Oral Presentation 23rd International Society of Magnetic Resonance Conference 2023

Investigation of flow and heat transfer in an additively manufactured triply periodic minimal surface heat exchanger using MRI (#41)

Mathew Hawken 1 , Daniel Clarke 2 , Conan Fee 3 , Petrik Galvosas 2 , Daniel Holland 1
  1. Department of Chemical and Process Engineering, University of Canterbury, Christchurch, Canterbury, New Zealand
  2. School of Chemical and Physical Sciences, Victoria University of Wellington , Wellington, New Zealand
  3. School or Product Design, University of Canterbury, Christchurch, Canterbury, New Zealand

Advances in 3D-printing have allowed the development of structurally complex heat exchangers. One such type of heat exchanger has channels defined by a Triply Periodic Minimal Surface (TPMS) (Femmer et al. 2015). It is hypothesised that the TPMS channel structures can aid the generation of flows that promote mixing and prevent preferential channelling, improving heat transfer performance.

To investigate the heat transfer in TPMS structures, non-invasive Magnetic Resonance Imaging (MRI) measurements of the velocity and temperature were acquired. Velocity images used a phase contrast sequence (Clarke et al. 2021). For temperature images the Proton Resonant Frequency (PRF) method (Ishihara et al. 1995) was used. Due to the presence of flow artefacts we implement a new flow insensitive PRF spin echo sequence with sampling of both negative and positive echo time.

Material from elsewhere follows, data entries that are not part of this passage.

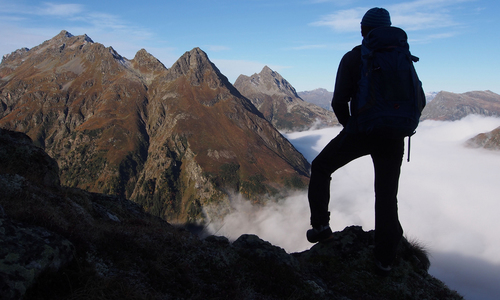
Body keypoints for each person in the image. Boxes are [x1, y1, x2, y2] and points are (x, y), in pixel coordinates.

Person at [306, 7, 415, 273]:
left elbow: (338, 101)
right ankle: (385, 259)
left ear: (364, 30)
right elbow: (416, 98)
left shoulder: (354, 58)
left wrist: (351, 127)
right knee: (387, 196)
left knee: (321, 167)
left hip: (362, 131)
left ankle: (321, 227)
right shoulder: (402, 56)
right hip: (394, 136)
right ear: (388, 28)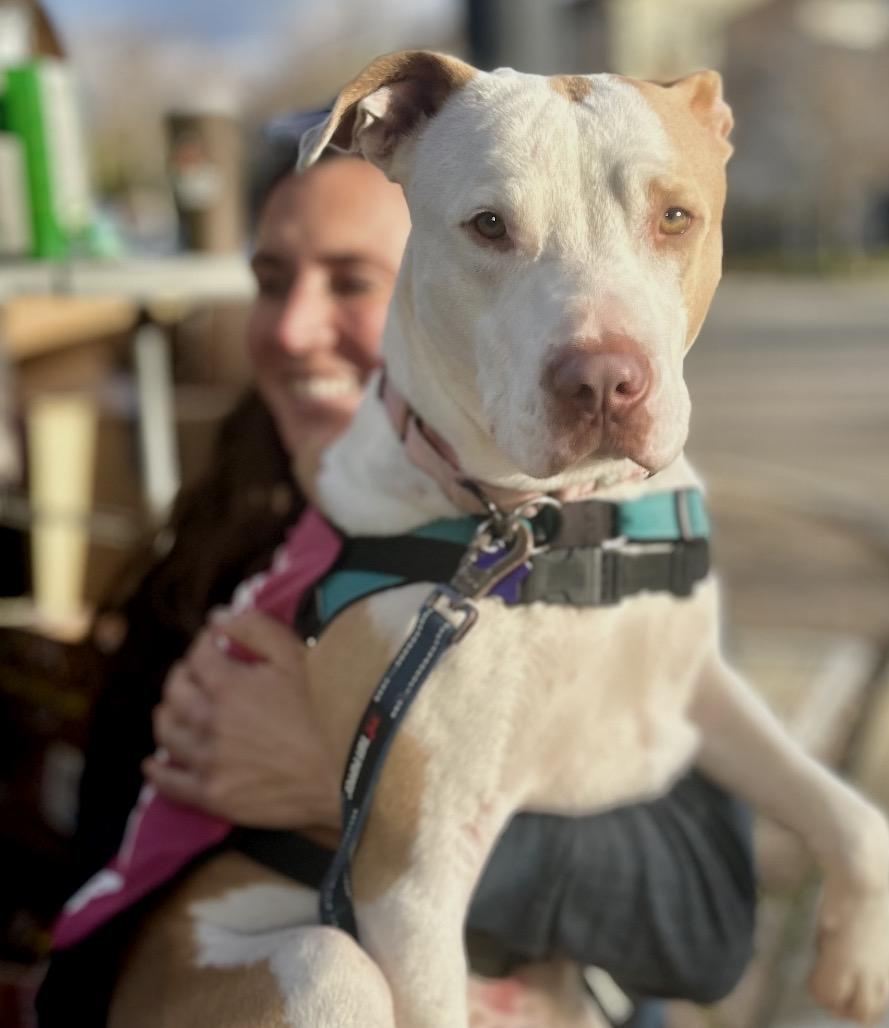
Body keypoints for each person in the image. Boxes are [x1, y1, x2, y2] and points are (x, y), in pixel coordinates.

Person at [36, 141, 756, 1027]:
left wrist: (346, 791)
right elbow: (101, 913)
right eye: (271, 280)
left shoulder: (609, 537)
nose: (294, 328)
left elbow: (707, 927)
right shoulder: (216, 557)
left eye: (351, 282)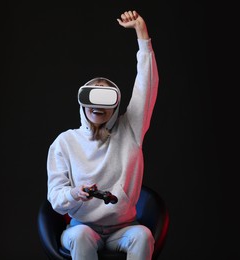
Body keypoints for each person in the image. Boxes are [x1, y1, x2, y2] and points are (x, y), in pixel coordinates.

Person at [46, 10, 159, 260]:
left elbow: (146, 87)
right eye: (92, 97)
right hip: (81, 227)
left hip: (123, 228)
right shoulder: (65, 142)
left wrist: (142, 35)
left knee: (144, 236)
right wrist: (75, 193)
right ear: (82, 103)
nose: (97, 106)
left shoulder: (130, 131)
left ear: (115, 104)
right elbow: (55, 197)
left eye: (106, 98)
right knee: (80, 236)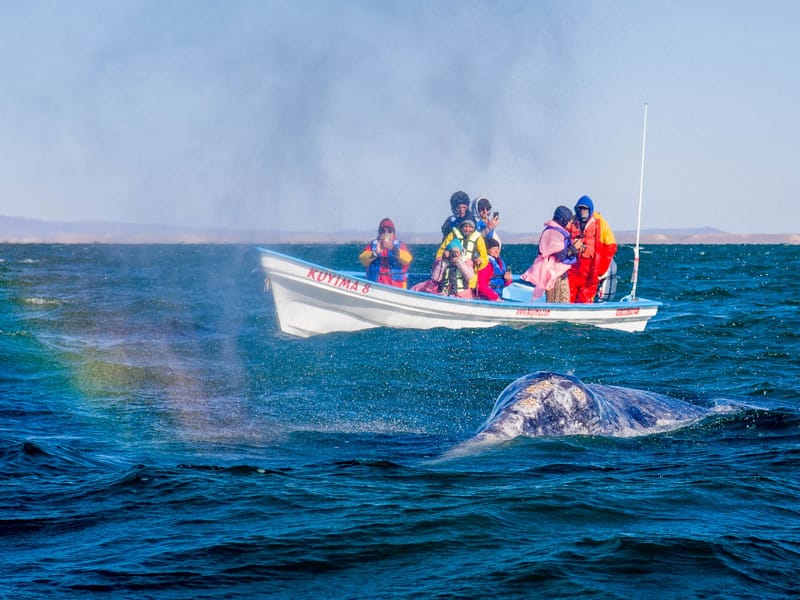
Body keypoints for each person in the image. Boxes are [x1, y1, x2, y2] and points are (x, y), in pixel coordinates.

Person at [566, 195, 617, 303]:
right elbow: (561, 239)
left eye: (585, 209)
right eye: (580, 209)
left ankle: (583, 317)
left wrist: (601, 270)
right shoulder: (572, 222)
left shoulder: (600, 223)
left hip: (591, 268)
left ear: (590, 209)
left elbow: (610, 247)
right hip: (573, 266)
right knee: (568, 296)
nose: (582, 211)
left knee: (586, 297)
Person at [521, 205, 577, 302]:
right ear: (563, 220)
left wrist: (573, 249)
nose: (570, 223)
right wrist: (574, 249)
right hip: (554, 275)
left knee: (564, 302)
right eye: (569, 220)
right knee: (555, 303)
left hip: (560, 274)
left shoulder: (557, 231)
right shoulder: (553, 233)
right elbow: (561, 255)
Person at [358, 218, 413, 288]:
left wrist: (393, 249)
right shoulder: (372, 245)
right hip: (375, 286)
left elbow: (408, 259)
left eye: (389, 231)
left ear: (393, 233)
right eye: (383, 231)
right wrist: (375, 253)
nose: (386, 234)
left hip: (397, 287)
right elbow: (362, 260)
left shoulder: (400, 246)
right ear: (379, 233)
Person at [436, 218, 488, 291]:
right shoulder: (452, 235)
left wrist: (480, 261)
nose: (467, 229)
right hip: (451, 275)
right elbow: (441, 252)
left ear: (474, 228)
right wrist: (443, 255)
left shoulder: (478, 239)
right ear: (461, 226)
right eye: (465, 226)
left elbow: (485, 257)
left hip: (469, 279)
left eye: (470, 227)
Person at [475, 237, 512, 301]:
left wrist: (508, 280)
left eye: (498, 248)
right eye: (494, 249)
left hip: (497, 297)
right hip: (485, 299)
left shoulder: (499, 262)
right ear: (486, 250)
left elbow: (502, 283)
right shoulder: (486, 264)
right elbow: (481, 285)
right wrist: (495, 298)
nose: (497, 251)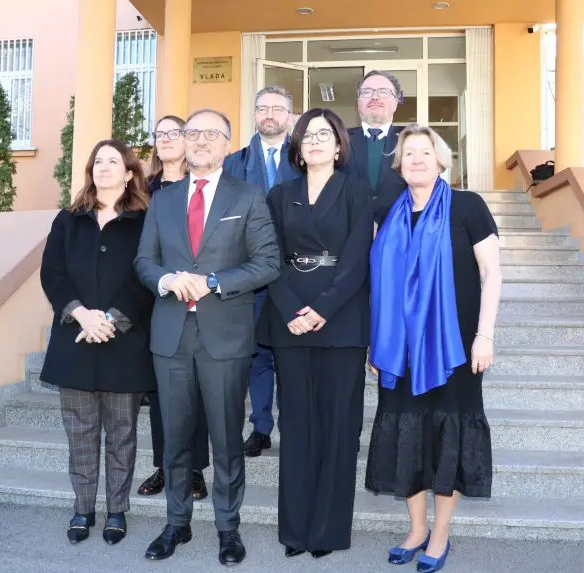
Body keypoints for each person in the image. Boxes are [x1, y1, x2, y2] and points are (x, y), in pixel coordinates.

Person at [134, 108, 280, 565]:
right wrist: (166, 280)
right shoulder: (163, 200)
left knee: (226, 440)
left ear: (227, 144)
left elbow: (268, 263)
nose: (200, 141)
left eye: (211, 134)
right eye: (192, 132)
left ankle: (227, 528)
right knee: (175, 438)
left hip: (225, 337)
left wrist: (214, 281)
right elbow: (144, 262)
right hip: (171, 335)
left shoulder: (249, 197)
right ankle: (176, 523)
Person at [365, 125, 502, 573]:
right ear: (399, 164)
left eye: (426, 152)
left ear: (442, 161)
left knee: (448, 438)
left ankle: (440, 534)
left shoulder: (468, 206)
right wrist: (376, 344)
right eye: (409, 153)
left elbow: (492, 274)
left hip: (453, 350)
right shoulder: (388, 212)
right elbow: (380, 287)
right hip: (400, 351)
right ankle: (416, 528)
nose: (417, 159)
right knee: (407, 435)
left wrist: (484, 335)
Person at [256, 108, 373, 558]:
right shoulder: (280, 194)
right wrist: (292, 309)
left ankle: (327, 532)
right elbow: (269, 257)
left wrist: (322, 308)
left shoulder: (357, 191)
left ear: (340, 146)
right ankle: (295, 530)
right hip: (289, 320)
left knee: (338, 428)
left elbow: (357, 259)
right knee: (297, 425)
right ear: (298, 148)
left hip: (341, 320)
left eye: (325, 135)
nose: (316, 141)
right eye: (308, 136)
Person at [39, 139, 156, 546]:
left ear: (129, 172)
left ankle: (117, 510)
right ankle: (83, 508)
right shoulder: (68, 220)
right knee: (80, 432)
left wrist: (111, 319)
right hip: (75, 341)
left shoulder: (146, 221)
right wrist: (81, 314)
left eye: (113, 161)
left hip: (125, 344)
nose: (104, 167)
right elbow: (52, 274)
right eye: (98, 162)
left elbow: (146, 278)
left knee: (122, 433)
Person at [223, 86, 301, 457]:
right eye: (262, 108)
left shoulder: (304, 159)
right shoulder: (234, 164)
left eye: (277, 108)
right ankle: (261, 427)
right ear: (254, 115)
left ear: (290, 116)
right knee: (257, 355)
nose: (269, 114)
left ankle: (293, 426)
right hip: (250, 275)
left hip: (295, 274)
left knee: (291, 355)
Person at [137, 115, 210, 502]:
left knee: (195, 389)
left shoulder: (204, 186)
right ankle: (165, 465)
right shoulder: (141, 190)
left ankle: (194, 468)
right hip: (152, 301)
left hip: (197, 302)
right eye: (160, 133)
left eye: (174, 133)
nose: (165, 139)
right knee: (160, 392)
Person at [343, 70, 406, 227]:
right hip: (348, 230)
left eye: (383, 92)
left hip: (400, 230)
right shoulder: (339, 139)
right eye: (367, 92)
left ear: (396, 101)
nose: (375, 97)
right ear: (358, 102)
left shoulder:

The sequence accurately measured the temperature of water from 22°C to 55°C as well as producing bulk temperatures within ±0.75°C of thermocouple data in a flowing system. An example of the temperature and velocity maps for a Schoen Gyroid TPMS heat exchanger are shown in Figure 1 with Reynolds numbers of 50 in the cold and hot channels. Distinct regions of high velocity in the flow direction are observed in both channels. These high velocity regions produce local regions with higher (lower) local temperature than the bulk fluid in the hot (cold) channels. Furthermore, flow perpendicular to the main flow direction is observed. These secondary flows draw fluid from the wall into the bulk flow, and hence may be associated with improving overall heat transfer.

 642e3f52b9432-VelocityTemperatureMap-Slice1.jpg

Figure 1. Temperature (left) and velocity (right) maps for a transverse slice of the dual channel Schoen Gyroid heat exchanger (field of view = 21 mm).

  1. Femmer, T., Kuehne, A.J. and Wessling, M., 2015. Estimation of the structure dependent performance of 3-D rapid prototyped membranes. Chemical Engineering Journal, 273, pp.438-445.
  2. Ishihara, Y., Calderon, A., Watanabe, H., Okamoto, K., Suzuki, Y., Kuroda, K. and Suzuki, Y., 1995. A precise and fast temperature mapping using water proton chemical shift. Magnetic resonance in medicine, 34(6), pp.814-823.
  3. Clarke, D.A., Dolamore, F., Fee, C.J., Galvosas, P. and Holland, D.J., 2021. Investigation of flow through triply periodic minimal surface-structured porous media using MRI and CFD. Chemical Engineering Science, 231, p.116264.